Document section.
# Thoughts on the Walstad Method



## Reediculous_nanotank (Jan 12, 2019)

I thought it might be interesting to spark a discussion about thoughts and experiences with the Walstad method, and by this I mean the full method in Diana Walstad's book: moderate fish load, moderate feeding, no filter, no fertilizer, no CO2, no water changes (after the tank has been established), ~1'' dirt and compost substrate with a 1-2" gravel cap at 2-3mm grain size, and low light (probably CFL). There is also an emphasis on fast growing plants and/or aerial and floating plants, as well as strongly rooted plants. So not stem plants. I might have missed an important point, but from my experience on this forum the list above list seems to comprise the key points of the method. This list starts with some negatives, and then praises the method at the end, so please read it all the way so you don't start to think that I'm completely biased.

The first thought I have is about allelopathy. It seems to me that in the high-tech world allelopathy recieves very little attention, not that its existence isn't ever acknowledged, but it isn't given much importance. My thought it that perhaps with frequent water changes the allelopathic relationships between plants become much less relevant because of dilution. Of course, as Diana's book mentions, allelopathy also occurs in the substrate, but this is probably also mostly relevant in a dirted tank because the dirt layer doesn't get as much water circulation as in other types of substrates.

I have also thought about water changes in another regard. Because if you don't do water changes and only top up then your evaporation rate may require a level of water input that causes an accumulation of whatever is dissolved in it. I think unless your water is very clean it seems that top ups will usually cause some form of accumulation, probably of something that plants don't consume a lot of, like calcium. I have tried to figure this out in a way that water changes can still be avoided, but I haven't thought of one yet, other than finding an optimal mixture of RO/DI water and tap water that is balanced with your evaporation rate and the plants consumption of whatever is in the tap water. And it seems that this could also require a long period of water testing before it all gets balanced out. On the other hand, if you're not getting accumulation, you could be getting a deficiency if your top-up water is lacking calcium or another nutrient that isn't easily obtained through fish food.

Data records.
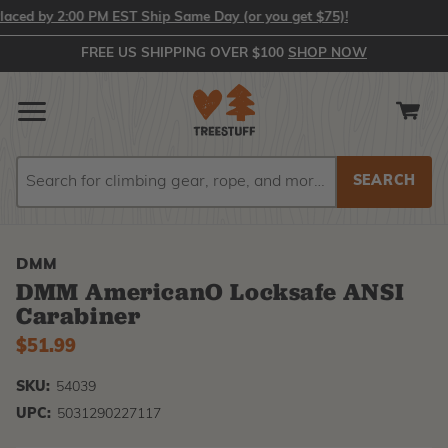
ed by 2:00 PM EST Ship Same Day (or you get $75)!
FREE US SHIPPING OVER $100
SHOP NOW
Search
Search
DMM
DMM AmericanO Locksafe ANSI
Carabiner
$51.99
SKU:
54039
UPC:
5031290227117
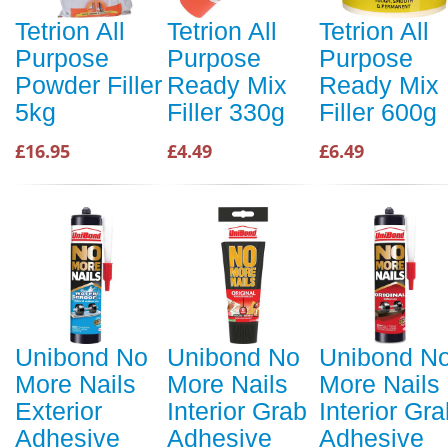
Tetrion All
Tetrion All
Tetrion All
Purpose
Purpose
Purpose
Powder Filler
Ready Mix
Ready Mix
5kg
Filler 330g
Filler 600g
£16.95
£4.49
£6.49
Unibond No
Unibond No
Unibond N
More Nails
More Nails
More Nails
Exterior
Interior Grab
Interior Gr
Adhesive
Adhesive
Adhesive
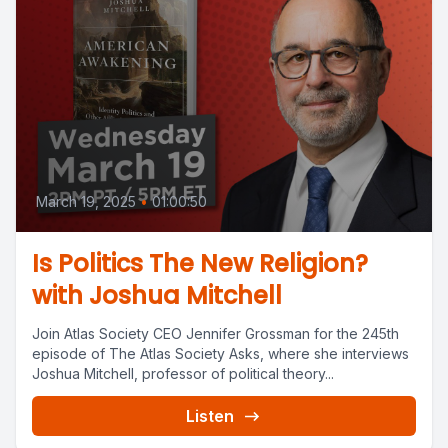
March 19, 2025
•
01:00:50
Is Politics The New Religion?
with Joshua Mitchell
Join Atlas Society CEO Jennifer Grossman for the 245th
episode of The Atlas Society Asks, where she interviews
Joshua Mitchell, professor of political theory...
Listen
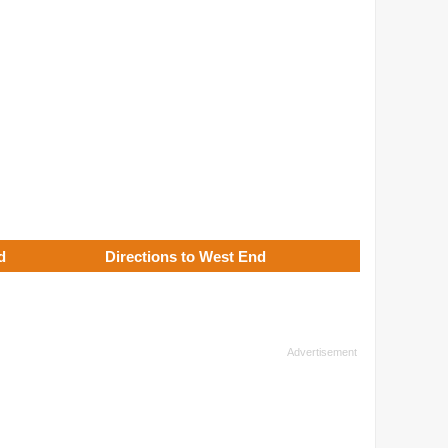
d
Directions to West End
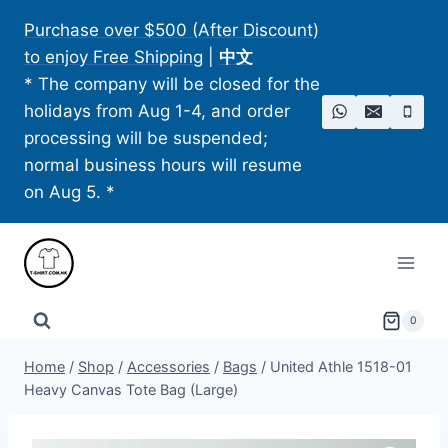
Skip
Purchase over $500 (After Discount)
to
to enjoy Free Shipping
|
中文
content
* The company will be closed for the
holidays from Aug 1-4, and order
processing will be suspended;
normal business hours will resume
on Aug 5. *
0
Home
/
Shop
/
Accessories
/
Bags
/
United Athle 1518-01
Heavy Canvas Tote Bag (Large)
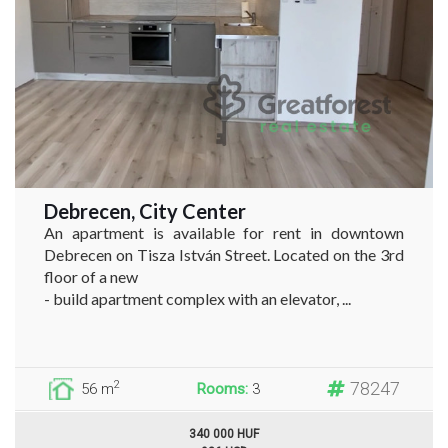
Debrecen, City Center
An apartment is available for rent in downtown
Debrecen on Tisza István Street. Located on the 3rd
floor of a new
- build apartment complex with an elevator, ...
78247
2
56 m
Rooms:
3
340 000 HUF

Work item A. Update the Walstad method thread from "## Reediculous_nanotank (Jan" up to and including "I'm completely biased.", replacing "gravel" with "sand", and write out the resulting passage.
Work item B. Return the lines of the rows from the line with "March 19, 2025" up to and including the line with "Directions to West End", copying each line unchanged. Leave the pictures out of the answer.
The thread and the rows are unrelated to each other.

Response area A.
## Reediculous_nanotank (Jan 12, 2019)

I thought it might be interesting to spark a discussion about thoughts and experiences with the Walstad method, and by this I mean the full method in Diana Walstad's book: moderate fish load, moderate feeding, no filter, no fertilizer, no CO2, no water changes (after the tank has been established), ~1'' dirt and compost substrate with a 1-2" sand cap at 2-3mm grain size, and low light (probably CFL). There is also an emphasis on fast growing plants and/or aerial and floating plants, as well as strongly rooted plants. So not stem plants. I might have missed an important point, but from my experience on this forum the list above list seems to comprise the key points of the method. This list starts with some negatives, and then praises the method at the end, so please read it all the way so you don't start to think that I'm completely biased.

Response area B.
March 19, 2025
•
01:00:50
Is Politics The New Religion?
with Joshua Mitchell
Join Atlas Society CEO Jennifer Grossman for the 245th
episode of The Atlas Society Asks, where she interviews
Joshua Mitchell, professor of political theory...
Listen
d
Directions to West End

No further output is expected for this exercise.